### SELECTED EXCERPT
Japanese-born American mathematician

Akihiro Kanamori (金森 晶洋, Kanamori Akihiro) is a Japanese-born American mathematician. He specializes in set theory and is the author of the monograph on large cardinals, The Higher Infinite. He has written several essays on the history of mathematics, especially set theory.

Kanamori graduated from California Institute of Technology and earned a Ph.D. from the University of Cambridge (King's College), and is a professor of mathematics at Boston University.

With Matthew Foreman, Kanamori is the editor of the Handbook of Set Theory (2010).

==Selected publications==
- A. Kanamori, M. Magidor: The evolution of large cardinal axioms in set theory, in: Higher set theory (Proc. Conf., Math. Forschungsinst., Oberwolfach, 1977), Lecture Notes in Mathematics, 669, Springer, 99-275.
- R. M. Solovay, W. N. Reinhardt, A. Kanamori: Strong axioms of infinity and elementary embeddings, Annals of Mathematical Logic, 13(1978), 73-116.
- A. Kanamori: The Higher Infinite. Large Cardinals in Set Theory from their Beginnings., Perspectives in Mathematical Logic. Springer-Verlag, Berlin, 1994. xxiv+536 pp.

### INPUT MATERIAL
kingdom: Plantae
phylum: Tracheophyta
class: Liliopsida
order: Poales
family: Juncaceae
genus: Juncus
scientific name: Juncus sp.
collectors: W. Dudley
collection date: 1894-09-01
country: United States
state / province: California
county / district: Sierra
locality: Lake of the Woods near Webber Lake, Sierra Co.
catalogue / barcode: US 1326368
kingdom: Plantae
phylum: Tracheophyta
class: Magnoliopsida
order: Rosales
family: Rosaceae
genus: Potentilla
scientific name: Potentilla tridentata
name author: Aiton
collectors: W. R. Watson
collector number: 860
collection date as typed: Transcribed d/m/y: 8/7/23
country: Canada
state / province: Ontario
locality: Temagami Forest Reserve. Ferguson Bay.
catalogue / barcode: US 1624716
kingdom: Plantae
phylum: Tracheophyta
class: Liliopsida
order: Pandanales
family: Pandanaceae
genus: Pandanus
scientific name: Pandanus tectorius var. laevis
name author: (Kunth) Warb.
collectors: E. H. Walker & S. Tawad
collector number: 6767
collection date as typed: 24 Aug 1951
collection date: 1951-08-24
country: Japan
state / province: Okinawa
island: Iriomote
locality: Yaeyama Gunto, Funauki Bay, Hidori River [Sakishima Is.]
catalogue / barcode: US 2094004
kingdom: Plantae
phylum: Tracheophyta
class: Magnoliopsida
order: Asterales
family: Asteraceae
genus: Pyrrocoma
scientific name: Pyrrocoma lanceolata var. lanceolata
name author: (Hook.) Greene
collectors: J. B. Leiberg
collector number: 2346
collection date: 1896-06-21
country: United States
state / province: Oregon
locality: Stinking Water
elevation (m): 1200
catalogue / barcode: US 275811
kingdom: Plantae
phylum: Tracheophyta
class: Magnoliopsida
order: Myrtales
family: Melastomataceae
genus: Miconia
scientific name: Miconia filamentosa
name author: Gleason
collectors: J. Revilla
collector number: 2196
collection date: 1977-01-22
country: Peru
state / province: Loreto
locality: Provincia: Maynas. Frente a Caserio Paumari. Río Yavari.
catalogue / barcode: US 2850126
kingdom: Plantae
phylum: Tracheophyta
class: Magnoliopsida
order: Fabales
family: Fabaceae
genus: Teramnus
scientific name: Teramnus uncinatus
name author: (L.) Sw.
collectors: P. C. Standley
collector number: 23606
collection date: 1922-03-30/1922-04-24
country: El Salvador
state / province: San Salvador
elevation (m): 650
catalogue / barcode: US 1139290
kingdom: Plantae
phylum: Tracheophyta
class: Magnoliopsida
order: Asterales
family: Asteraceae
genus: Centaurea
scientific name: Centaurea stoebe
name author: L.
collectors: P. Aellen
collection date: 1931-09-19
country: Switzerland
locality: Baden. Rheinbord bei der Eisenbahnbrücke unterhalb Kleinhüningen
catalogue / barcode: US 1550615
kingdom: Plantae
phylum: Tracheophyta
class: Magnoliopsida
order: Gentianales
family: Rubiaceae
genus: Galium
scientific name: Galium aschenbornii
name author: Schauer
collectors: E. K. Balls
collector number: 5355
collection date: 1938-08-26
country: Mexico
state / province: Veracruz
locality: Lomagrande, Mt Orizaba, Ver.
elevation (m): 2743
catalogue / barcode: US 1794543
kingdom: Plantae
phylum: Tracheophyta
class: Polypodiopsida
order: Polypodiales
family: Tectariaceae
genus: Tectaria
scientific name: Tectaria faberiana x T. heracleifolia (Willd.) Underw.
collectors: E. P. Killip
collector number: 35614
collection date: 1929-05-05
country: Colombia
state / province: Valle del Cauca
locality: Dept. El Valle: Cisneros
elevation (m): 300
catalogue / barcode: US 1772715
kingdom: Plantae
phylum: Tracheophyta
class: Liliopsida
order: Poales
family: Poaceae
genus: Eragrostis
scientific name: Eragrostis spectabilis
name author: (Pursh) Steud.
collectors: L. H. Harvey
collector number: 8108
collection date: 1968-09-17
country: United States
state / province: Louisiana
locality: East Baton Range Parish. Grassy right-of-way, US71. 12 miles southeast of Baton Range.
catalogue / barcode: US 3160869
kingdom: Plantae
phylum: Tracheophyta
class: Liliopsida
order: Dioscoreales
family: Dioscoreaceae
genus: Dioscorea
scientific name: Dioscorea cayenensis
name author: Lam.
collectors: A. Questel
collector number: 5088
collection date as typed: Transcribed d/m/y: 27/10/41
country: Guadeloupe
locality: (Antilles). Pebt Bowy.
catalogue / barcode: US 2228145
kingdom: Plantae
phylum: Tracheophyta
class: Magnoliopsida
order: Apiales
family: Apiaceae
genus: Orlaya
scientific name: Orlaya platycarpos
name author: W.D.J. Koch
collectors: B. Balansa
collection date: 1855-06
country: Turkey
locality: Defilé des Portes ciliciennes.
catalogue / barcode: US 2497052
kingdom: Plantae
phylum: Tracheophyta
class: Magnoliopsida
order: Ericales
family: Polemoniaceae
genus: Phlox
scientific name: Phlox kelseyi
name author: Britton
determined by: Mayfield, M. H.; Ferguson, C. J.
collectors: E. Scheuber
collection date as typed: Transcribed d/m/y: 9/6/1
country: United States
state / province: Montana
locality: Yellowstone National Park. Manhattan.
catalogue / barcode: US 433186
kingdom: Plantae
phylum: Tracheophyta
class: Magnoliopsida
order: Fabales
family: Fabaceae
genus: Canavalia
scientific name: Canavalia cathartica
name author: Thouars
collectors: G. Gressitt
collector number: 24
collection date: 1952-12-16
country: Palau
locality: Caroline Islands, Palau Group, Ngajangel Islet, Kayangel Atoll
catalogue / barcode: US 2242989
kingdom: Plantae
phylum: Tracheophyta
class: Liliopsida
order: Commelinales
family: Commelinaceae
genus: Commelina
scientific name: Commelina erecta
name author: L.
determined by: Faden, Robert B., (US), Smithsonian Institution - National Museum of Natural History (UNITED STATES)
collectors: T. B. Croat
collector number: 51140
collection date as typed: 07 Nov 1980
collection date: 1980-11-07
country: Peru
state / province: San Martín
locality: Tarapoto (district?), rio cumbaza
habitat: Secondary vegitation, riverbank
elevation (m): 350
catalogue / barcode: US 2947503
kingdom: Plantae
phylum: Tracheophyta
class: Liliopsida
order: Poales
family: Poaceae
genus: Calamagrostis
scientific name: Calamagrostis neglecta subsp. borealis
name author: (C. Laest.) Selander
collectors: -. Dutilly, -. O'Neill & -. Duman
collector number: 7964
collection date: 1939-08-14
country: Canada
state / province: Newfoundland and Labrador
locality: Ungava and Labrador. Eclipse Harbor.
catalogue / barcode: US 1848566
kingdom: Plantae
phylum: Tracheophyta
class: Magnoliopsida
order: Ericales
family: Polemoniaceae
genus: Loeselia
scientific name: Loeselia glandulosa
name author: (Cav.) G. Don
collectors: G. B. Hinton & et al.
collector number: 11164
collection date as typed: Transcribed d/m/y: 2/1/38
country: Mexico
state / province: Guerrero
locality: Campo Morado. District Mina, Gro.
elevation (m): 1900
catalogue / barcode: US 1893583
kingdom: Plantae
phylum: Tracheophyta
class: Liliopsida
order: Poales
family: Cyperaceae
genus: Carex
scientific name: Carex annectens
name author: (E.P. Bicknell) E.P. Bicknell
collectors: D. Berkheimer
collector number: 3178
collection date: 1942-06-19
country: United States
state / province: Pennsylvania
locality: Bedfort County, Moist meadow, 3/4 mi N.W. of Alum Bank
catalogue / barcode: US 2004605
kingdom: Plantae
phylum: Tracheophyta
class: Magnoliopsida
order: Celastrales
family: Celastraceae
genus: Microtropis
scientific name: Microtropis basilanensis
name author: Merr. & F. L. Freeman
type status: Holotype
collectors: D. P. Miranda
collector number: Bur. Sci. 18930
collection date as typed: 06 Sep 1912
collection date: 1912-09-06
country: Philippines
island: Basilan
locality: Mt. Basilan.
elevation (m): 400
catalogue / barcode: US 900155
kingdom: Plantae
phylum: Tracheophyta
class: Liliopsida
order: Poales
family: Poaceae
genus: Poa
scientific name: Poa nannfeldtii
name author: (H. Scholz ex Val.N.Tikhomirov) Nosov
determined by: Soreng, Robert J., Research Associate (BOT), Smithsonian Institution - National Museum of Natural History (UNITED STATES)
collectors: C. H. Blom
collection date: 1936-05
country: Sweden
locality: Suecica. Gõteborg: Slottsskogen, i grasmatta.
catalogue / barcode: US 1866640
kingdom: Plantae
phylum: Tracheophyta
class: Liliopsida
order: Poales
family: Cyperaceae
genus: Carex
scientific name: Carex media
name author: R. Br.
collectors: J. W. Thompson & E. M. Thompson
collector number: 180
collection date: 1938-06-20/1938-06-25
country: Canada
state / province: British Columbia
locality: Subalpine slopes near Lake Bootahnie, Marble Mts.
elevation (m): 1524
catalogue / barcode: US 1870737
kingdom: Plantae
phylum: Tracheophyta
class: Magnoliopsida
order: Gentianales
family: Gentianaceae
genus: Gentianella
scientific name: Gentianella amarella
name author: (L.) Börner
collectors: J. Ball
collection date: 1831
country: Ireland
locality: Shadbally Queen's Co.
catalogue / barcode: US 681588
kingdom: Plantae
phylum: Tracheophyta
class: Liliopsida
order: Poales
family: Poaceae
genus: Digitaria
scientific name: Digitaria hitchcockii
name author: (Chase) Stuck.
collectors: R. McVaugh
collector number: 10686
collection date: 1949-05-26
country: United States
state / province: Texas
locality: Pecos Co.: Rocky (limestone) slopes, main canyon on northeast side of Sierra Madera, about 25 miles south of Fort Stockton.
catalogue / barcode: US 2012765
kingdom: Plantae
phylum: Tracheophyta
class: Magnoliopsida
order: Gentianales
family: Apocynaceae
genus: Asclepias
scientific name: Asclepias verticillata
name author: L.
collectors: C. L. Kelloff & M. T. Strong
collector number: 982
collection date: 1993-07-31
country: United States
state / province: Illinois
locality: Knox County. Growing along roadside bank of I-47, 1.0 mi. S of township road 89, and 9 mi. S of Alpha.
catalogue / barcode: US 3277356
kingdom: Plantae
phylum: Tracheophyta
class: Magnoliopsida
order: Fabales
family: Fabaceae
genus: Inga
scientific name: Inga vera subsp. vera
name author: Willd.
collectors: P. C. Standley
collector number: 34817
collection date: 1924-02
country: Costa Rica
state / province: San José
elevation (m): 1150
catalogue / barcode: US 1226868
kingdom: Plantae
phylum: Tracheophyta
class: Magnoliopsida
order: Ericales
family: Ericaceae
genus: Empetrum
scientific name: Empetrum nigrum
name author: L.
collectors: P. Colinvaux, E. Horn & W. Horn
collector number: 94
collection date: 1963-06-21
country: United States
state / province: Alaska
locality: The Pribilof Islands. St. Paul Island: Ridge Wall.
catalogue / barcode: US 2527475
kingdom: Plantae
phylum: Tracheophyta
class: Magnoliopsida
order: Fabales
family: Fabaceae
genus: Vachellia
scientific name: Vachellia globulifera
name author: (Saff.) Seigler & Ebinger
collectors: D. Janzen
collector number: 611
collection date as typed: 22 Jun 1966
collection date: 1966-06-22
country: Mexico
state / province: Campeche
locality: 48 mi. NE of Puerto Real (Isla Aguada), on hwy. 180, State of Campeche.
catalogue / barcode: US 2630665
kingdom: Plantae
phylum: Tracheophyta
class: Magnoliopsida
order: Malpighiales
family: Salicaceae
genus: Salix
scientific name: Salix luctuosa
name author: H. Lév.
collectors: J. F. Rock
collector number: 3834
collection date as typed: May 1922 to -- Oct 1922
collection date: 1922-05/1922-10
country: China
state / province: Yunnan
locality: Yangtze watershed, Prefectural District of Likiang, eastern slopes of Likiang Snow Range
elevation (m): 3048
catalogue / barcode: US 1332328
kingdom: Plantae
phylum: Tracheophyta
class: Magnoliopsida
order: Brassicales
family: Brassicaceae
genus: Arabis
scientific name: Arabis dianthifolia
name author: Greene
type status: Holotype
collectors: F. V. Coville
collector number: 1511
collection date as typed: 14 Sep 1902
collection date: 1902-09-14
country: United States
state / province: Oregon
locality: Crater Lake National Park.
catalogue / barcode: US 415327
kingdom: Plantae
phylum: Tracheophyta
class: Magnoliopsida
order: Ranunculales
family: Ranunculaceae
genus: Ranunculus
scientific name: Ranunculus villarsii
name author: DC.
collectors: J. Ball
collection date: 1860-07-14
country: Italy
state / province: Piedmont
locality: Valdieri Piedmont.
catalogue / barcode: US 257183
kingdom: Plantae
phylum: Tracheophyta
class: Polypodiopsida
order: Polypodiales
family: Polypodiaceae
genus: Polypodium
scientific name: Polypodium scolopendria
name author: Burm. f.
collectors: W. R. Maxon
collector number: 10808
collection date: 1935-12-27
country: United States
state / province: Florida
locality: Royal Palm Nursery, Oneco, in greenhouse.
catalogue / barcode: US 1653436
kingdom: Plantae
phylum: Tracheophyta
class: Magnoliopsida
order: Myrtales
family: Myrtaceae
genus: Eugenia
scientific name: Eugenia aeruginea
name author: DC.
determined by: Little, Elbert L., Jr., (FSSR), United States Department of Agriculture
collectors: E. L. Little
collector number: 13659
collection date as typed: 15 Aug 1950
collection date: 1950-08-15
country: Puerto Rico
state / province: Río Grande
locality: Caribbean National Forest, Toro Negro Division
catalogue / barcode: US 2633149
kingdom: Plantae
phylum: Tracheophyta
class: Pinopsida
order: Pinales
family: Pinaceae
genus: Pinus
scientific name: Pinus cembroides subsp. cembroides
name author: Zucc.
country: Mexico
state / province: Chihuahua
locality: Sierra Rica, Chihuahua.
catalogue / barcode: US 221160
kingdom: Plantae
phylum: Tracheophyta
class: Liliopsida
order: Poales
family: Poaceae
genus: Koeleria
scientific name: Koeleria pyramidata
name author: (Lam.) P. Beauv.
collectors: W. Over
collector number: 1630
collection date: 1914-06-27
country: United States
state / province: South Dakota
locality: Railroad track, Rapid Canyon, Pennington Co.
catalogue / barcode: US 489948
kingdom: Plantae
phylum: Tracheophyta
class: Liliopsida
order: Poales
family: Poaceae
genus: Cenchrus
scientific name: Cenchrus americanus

### PROMPT 1
Answer these questions from the profile of Akihiro Kanamori:
(a) At which university is Kanamori a professor of mathematics?
(b) Who edited the Handbook of Set Theory with Kanamori?
(c) In what year was The Higher Infinite published, according to the selected publications list?
### PROMPT 2
Copy out the records word for word, starting with the line that contains "locality: Railroad track, Rapid" and continuing to the last line of the records.

### CORRECT RESULT 1
(a) Boston University
(b) Matthew Foreman
(c) 1994

### CORRECT RESULT 2
locality: Railroad track, Rapid Canyon, Pennington Co.
catalogue / barcode: US 489948
kingdom: Plantae
phylum: Tracheophyta
class: Liliopsida
order: Poales
family: Poaceae
genus: Cenchrus
scientific name: Cenchrus americanus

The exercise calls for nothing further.